** JOB **
Recast the listing from its first line through the line containing "द्यावापृथिवी", inclusive, as a Markdown table with the columns Row and Line. Give each nonblank line its own numbered row and omit blank lines.

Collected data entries
---------------

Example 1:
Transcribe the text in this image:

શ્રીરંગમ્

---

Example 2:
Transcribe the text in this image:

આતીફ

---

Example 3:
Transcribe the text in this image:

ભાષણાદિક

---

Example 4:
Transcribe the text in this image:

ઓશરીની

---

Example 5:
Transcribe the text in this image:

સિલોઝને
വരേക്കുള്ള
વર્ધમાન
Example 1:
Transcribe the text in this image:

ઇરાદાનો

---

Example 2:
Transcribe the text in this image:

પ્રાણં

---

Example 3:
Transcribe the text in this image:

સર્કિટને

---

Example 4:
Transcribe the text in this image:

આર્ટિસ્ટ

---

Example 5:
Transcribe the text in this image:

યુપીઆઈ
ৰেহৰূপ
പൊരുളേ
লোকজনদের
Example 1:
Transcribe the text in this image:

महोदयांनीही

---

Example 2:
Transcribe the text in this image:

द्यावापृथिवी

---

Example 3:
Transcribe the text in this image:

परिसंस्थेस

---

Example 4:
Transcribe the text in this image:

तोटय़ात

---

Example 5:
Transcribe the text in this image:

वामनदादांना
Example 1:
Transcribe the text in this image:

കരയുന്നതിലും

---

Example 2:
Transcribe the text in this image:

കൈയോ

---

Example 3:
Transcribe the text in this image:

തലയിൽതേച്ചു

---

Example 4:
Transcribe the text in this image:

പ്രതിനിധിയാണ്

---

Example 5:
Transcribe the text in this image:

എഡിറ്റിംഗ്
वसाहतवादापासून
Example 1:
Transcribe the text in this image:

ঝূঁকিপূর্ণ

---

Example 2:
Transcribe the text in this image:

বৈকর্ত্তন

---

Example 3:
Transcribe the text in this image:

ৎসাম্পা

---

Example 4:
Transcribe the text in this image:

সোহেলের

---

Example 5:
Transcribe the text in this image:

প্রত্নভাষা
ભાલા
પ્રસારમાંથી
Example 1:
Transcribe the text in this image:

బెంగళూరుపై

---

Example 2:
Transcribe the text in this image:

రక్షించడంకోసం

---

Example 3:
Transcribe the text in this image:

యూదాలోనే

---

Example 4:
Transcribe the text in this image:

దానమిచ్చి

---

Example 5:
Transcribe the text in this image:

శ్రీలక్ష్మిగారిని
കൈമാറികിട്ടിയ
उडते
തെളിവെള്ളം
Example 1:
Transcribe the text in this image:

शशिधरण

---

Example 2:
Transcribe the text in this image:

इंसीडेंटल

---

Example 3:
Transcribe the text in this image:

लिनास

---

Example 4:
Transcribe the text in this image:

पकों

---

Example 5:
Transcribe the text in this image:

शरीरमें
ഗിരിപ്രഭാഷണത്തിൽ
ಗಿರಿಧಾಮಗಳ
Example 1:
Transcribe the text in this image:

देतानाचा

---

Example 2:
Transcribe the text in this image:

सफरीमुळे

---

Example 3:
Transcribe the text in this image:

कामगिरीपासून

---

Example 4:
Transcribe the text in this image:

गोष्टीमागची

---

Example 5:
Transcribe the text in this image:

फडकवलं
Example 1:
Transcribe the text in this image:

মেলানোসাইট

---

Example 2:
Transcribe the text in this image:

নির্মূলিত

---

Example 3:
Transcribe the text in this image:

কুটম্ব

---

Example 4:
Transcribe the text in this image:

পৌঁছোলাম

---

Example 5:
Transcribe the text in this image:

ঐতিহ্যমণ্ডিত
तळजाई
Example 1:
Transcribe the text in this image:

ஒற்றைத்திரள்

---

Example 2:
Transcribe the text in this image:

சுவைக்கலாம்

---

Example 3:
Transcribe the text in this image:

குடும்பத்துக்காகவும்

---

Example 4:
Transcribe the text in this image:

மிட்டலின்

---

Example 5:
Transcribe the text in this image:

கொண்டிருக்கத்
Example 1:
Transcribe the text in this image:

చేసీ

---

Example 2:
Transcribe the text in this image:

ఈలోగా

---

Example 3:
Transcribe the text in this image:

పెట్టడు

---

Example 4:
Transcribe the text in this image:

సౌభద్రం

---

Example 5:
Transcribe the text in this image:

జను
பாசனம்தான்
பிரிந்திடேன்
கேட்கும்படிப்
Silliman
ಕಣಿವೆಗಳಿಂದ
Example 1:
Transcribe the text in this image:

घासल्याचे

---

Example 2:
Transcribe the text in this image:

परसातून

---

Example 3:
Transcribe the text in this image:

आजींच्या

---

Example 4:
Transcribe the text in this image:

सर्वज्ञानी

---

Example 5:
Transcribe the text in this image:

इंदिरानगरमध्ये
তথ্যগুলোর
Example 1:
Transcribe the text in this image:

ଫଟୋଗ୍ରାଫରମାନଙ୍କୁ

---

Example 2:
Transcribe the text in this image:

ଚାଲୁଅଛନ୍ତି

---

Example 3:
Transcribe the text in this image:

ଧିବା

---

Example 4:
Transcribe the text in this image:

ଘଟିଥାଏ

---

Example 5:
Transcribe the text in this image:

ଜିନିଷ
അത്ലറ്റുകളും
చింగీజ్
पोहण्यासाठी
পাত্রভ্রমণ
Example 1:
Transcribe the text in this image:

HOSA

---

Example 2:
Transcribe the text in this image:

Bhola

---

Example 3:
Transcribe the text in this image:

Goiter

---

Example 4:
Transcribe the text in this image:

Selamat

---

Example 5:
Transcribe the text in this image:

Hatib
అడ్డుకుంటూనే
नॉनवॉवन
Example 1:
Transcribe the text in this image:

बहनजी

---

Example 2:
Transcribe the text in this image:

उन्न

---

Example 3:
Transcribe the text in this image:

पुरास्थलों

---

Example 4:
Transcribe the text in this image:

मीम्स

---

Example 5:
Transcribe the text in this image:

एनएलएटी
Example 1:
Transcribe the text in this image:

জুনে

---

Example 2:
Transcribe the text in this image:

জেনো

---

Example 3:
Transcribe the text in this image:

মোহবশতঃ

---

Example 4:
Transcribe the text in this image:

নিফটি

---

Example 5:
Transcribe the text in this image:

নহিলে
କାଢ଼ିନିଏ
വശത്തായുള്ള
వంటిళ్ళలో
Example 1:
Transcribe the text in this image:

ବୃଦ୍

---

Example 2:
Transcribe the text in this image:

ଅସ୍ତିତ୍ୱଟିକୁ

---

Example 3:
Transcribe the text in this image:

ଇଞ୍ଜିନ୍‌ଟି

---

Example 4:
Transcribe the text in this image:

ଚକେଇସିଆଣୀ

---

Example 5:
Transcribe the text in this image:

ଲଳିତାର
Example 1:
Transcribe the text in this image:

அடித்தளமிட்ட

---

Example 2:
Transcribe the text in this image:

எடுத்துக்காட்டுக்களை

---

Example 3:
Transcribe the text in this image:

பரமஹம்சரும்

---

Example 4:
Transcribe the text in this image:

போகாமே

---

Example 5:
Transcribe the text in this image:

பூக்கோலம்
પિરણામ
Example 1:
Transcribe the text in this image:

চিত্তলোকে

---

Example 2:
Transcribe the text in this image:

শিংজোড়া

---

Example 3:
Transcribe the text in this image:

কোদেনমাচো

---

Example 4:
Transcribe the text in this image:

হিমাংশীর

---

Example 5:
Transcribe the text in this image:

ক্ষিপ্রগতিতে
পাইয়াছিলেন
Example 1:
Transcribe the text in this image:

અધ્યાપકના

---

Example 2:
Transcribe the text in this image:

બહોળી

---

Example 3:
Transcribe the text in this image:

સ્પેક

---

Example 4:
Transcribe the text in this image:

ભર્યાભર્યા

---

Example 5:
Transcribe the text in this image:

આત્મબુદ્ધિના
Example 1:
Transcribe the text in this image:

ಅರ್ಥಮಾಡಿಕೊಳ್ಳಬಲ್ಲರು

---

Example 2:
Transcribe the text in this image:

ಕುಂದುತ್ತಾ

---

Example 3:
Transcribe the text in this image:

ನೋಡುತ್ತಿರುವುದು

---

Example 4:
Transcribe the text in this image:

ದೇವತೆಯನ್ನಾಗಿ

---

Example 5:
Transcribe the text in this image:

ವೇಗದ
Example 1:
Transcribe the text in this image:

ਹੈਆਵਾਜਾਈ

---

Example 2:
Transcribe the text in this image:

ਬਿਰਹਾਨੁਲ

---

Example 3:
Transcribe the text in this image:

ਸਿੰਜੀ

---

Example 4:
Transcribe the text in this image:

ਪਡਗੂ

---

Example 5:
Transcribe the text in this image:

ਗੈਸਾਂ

---------------

** COMPLETED TASK **
| Row | Line |
|---|---|
| 1 | Example 1: |
| 2 | Transcribe the text in this image: |
| 3 | શ્રીરંગમ્ |
| 4 | --- |
| 5 | Example 2: |
| 6 | Transcribe the text in this image: |
| 7 | આતીફ |
| 8 | --- |
| 9 | Example 3: |
| 10 | Transcribe the text in this image: |
| 11 | ભાષણાદિક |
| 12 | --- |
| 13 | Example 4: |
| 14 | Transcribe the text in this image: |
| 15 | ઓશરીની |
| 16 | --- |
| 17 | Example 5: |
| 18 | Transcribe the text in this image: |
| 19 | સિલોઝને |
| 20 | വരേക്കുള്ള |
| 21 | વર્ધમાન |
| 22 | Example 1: |
| 23 | Transcribe the text in this image: |
| 24 | ઇરાદાનો |
| 25 | --- |
| 26 | Example 2: |
| 27 | Transcribe the text in this image: |
| 28 | પ્રાણં |
| 29 | --- |
| 30 | Example 3: |
| 31 | Transcribe the text in this image: |
| 32 | સર્કિટને |
| 33 | --- |
| 34 | Example 4: |
| 35 | Transcribe the text in this image: |
| 36 | આર્ટિસ્ટ |
| 37 | --- |
| 38 | Example 5: |
| 39 | Transcribe the text in this image: |
| 40 | યુપીઆઈ |
| 41 | ৰেহৰূপ |
| 42 | പൊരുളേ |
| 43 | লোকজনদের |
| 44 | Example 1: |
| 45 | Transcribe the text in this image: |
| 46 | महोदयांनीही |
| 47 | --- |
| 48 | Example 2: |
| 49 | Transcribe the text in this image: |
| 50 | द्यावापृथिवी |